The creator of the South Korean miracle was not able to solve the problem of handing over power in the military regime. He was killed by his own colleagues in 1979. That country's transition to democracy cannot be called planned or controlled. There were coups, student uprisings and martial law. The late 19802 and early 1990s were a period of permanent political crisis, upheaval and hyperinflation (2567 percent in 1993) in Brazil as well.

Importantly, neither South Korea nor Brazil was able to create permanent political institutions during the rule of the authoritarian regimes, and they were followed by short-lived administrations and constitutional manipulation. Political parties also failed to form. The political classes of all stripes were corrupt and compromised by collaboration with the regimes.

A Ticking Bomb

The elite's mistrust of the masses' ability in Russia to form civil institutions has a long history. After the end of the 18th century, the enlightened Russian monarchy and the bureaucracy that supported it assumed that the state should shield society from the impulses originating within it and premature changes, while preparing the ground for them at the same time. Russian monarchies beginning with Catherine II and their best advisors considered the abolition of serfdom unavoidable in the long term. Chief of the Nikolaev secret police Benkendorf gained fame for his comparison of serfdom to a ticking bomb, the explosion of which could bring down the empire. But fear of an uncontrollable burst of social energy with the freeing of the serfs led the rulers to delay that step.

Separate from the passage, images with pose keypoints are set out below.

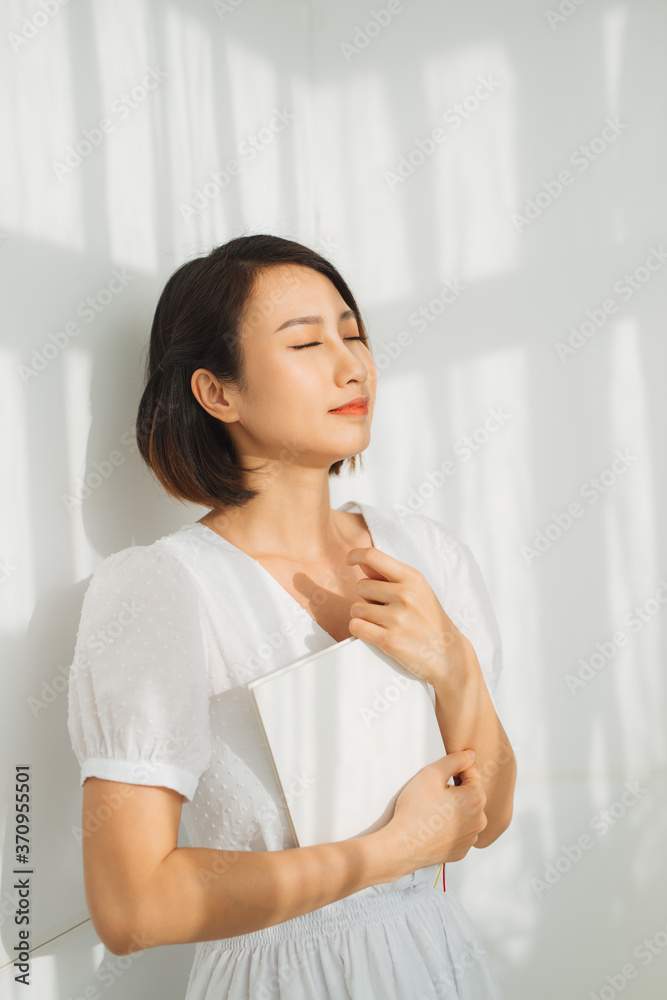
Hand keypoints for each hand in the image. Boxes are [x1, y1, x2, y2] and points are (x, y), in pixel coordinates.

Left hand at [345, 545, 471, 685]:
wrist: (448, 654)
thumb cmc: (430, 620)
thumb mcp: (418, 591)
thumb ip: (390, 577)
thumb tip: (363, 563)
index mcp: (413, 578)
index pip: (373, 555)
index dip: (355, 555)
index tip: (350, 560)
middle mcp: (405, 595)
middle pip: (361, 586)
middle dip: (368, 598)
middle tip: (386, 610)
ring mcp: (397, 617)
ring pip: (356, 608)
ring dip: (364, 617)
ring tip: (384, 623)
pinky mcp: (389, 639)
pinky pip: (356, 626)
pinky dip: (360, 630)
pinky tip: (375, 633)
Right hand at [382, 750, 486, 869]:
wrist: (402, 846)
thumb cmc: (415, 810)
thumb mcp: (432, 774)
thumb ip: (455, 760)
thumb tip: (470, 755)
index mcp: (476, 799)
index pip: (472, 772)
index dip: (455, 768)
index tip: (440, 774)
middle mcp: (480, 820)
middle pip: (471, 794)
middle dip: (456, 789)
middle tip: (433, 792)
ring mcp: (470, 838)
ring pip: (466, 813)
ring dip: (454, 808)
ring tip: (432, 809)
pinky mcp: (460, 851)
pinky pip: (459, 831)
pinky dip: (450, 826)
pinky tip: (434, 825)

Russia in the 19th century was a clear example of “controlled” modernization. Serfdom was abolished in 1861, which seriously impeded the development of industry. The state struggled for the whole century to prevent the creation of political and social institutions in society and, as a result, Russia began the 20th century still without political institutions or a political class that might have adapted to the new urban, capitalist order. That resulted in the Revolution of 1905, defeat in World War I, the overthrow of the monarchy, the collapse of the multinational empire and the October Revolution.